Madame Bovary - Page 201/262

The following day was frightful, and those that came after still more

unbearable, because of her impatience to once again seize her happiness;

an ardent lust, inflamed by the images of past experience, and that

burst forth freely on the seventh day beneath Leon's caresses. His

ardours were hidden beneath outbursts of wonder and gratitude. Emma

tasted this love in a discreet, absorbed fashion, maintained it by all

the artifices of her tenderness, and trembled a little lest it should be

lost later on.

She often said to him, with her sweet, melancholy voice-"Ah! you too, you will leave me! You will marry! You will be like all

the others."

He asked, "What others?"

"Why, like all men," she replied. Then added, repulsing him with a

languid movement-"You are all evil!"

One day, as they were talking philosophically of earthly disillusions,

to experiment on his jealousy, or yielding, perhaps, to an over-strong

need to pour out her heart, she told him that formerly, before him, she

had loved someone.

"Not like you," she went on quickly, protesting by the head of her child

that "nothing had passed between them."

The young man believed her, but none the less questioned her to find out

what he was.

"He was a ship's captain, my dear."

Was this not preventing any inquiry, and, at the same time, assuming a

higher ground through this pretended fascination exercised over a man

who must have been of warlike nature and accustomed to receive homage?
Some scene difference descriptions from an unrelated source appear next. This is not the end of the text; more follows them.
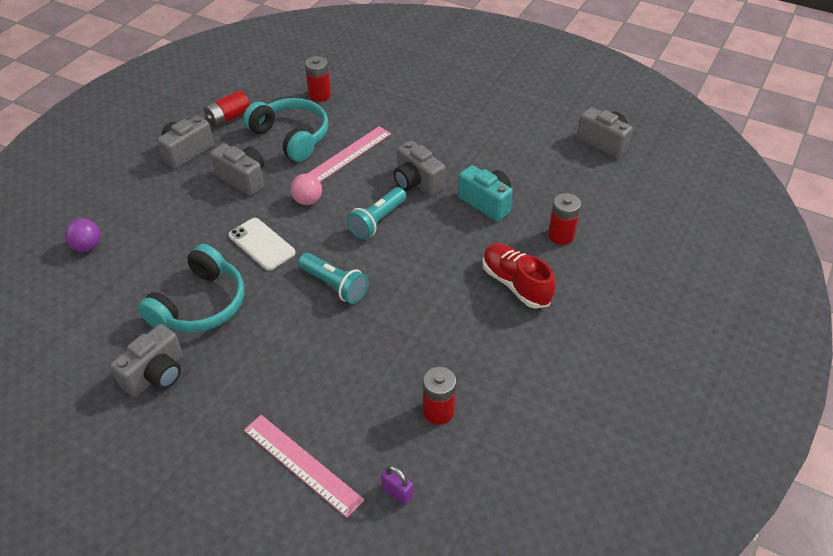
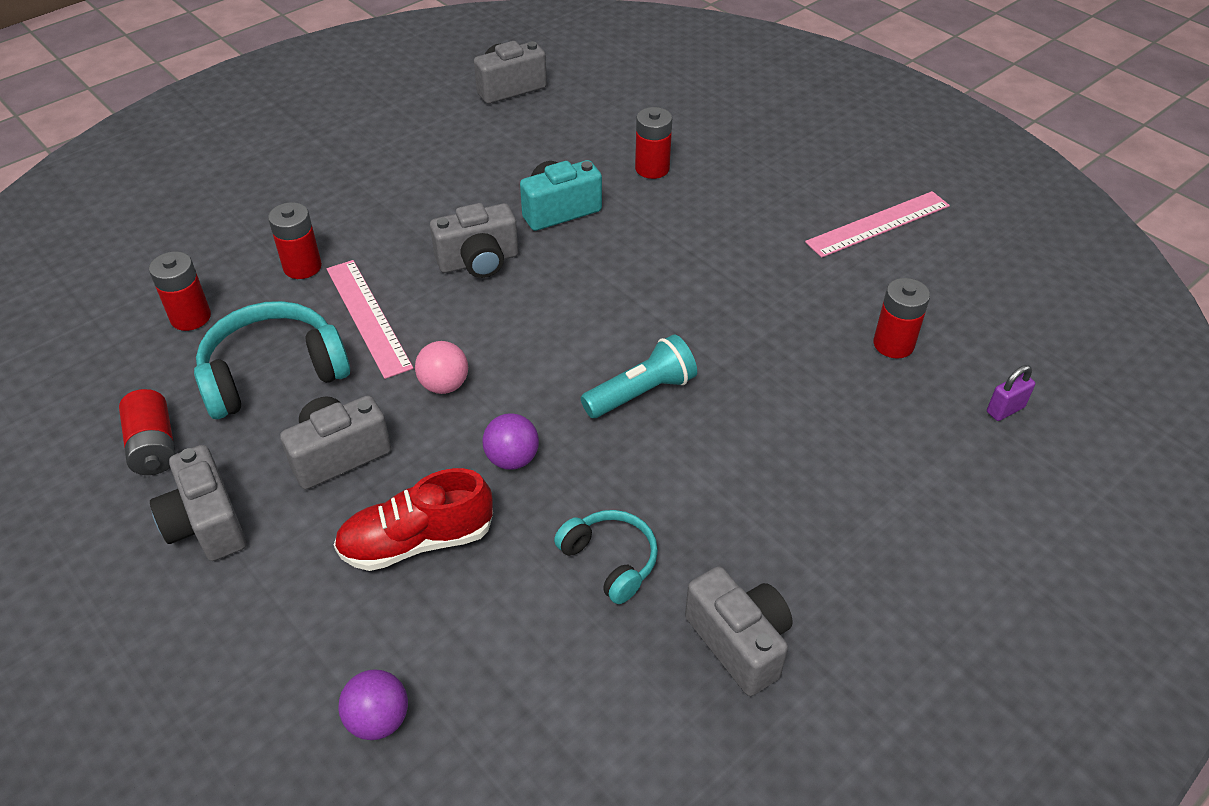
camera: 70 degrees left, 0 degrees up
(200, 305) = (610, 560): turquoise headphones -> turquoise headphones, size x0.59
(262, 244) = (512, 459): white phone -> purple ball
(302, 464) = (946, 492): pink ruler -> pink ruler (878, 224)
(376, 117) = (302, 267): none -> red battery
(377, 221) = (535, 320): turquoise flashlight -> none
(515, 284) = (715, 227): red shoe -> red shoe (417, 541)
The clerk then felt the lowliness of his position; he longed for

epaulettes, crosses, titles. All that would please her--he gathered that

from her spendthrift habits.

Emma nevertheless concealed many of these extravagant fancies, such as

her wish to have a blue tilbury to drive into Rouen, drawn by an English

horse and driven by a groom in top-boots. It was Justin who had inspired

her with this whim, by begging her to take him into her service as

valet-de-chambre*, and if the privation of it did not lessen the

pleasure of her arrival at each rendezvous, it certainly augmented the

bitterness of the return.

* Manservant.

Often, when they talked together of Paris, she ended by murmuring, "Ah!

how happy we should be there!"

"Are we not happy?" gently answered the young man passing his hands over

her hair.

"Yes, that is true," she said. "I am mad. Kiss me!"

To her husband she was more charming than ever. She made him

pistachio-creams, and played him waltzes after dinner. So he thought

himself the most fortunate of men and Emma was without uneasiness, when,

one evening suddenly he said-"It is Mademoiselle Lempereur, isn't it, who gives you lessons?"